White blood cells called T cells roam our bodies, moving from one lymph node to another looking for foreign invaders to fight. Francis Crick Institute scientists have now discovered a new biochemical pathway that controls how T cells move between and adhere to lymph nodes.
Victor Tybulewicz of the Crick and Imperial College London led the work. He explained: "T lymphocytes, or T cells, are a critical part of the immune system. They have a protein on their surface called the T cell antigen receptor (TCR), which enables them to detect and pathogens, such as viruses and bacteria, and mount an immune response to eliminate the infection. In order to fight many different infections, humans have T cells with millions of different TCRs. Each T cell only makes one type of TCR, specific for one infection.
"Most T cells in the body reside in special lymphoid organs such as lymph nodes or the spleen. Typically, T cells spend several hours in one lymph node before moving on to another through the blood, patrolling the body and looking for signs of infection.
"If they stayed resident in just one lymph node, they might not detect the infection that their TCR is specific for. For example, a T cell with a TCR specific for the flu virus would not be able to detect flu unless it passes through a lymph node next to the lungs, where it can recognise signs of flu infection and mount an immune response."
To find out more about T cell migration, the research team used mouse genetics, biochemistry and imaging, including intra-vital imaging, which allowed them to see the T cells migrating inside a lymph node inside a living animal.

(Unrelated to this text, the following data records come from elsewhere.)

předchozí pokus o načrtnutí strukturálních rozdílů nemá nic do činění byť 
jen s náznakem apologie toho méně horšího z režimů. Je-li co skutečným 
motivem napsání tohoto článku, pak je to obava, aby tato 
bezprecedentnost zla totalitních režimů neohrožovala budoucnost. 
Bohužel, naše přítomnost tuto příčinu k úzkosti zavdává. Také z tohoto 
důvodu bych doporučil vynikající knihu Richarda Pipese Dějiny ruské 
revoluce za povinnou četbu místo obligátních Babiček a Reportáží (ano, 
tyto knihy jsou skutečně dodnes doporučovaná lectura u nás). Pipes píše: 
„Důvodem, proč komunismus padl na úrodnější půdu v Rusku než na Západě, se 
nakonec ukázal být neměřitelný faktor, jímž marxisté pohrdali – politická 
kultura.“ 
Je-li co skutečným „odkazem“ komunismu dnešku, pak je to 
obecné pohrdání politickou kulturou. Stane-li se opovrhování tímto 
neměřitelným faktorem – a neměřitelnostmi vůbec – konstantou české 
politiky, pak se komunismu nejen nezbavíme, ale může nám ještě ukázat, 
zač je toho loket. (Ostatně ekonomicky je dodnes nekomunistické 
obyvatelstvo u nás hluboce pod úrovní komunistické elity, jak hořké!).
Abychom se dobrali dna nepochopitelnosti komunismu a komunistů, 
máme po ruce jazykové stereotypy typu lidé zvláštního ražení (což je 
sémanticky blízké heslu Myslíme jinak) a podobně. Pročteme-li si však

The team found that an enzyme called WNK1 plays important roles in how T cells both migrate to lymph nodes and adhere to other cells. WNK1, which has previously only been studied in the kidneys, controls T cell migration in part by controlling the movement of salt ions across the cell membrane. Its role in the kidneys is to regulate the uptake of salt from urine back into the blood system.
The scientists speculate that in T cells, the movement of salt ions could be localised to different parts of the cell. The forward leading edge of the cell could take up the salt ions and cause the front of the cell to swell as water comes in after the salt. In contrast at the rear of the cell (the trailing edge), the salt ions may be pumped out and cause the cell to shrink at the rear, causing forward movement.
WNK1's role in T cell adhesion is carried out through a separate process, where the enzyme turns off the adhesion pathway. The scientists speculate that this dual role for WNK1 may serve to balance migration and adhesion processes in T cells.
Dr Tybulewicz said: "This work suggests that movement of salt ions across the cell membrane may be important for the movement of T cells. This was highly unexpected and has opened up a new avenue of research that we and others are now likely to follow up.
"Pathways that control the migration of T cells around the body could be targets of drugs that modify immune responses."
The paper, WNK1 kinase balances T cell adhesion versus migration in vivo, is published in Nature Immunology.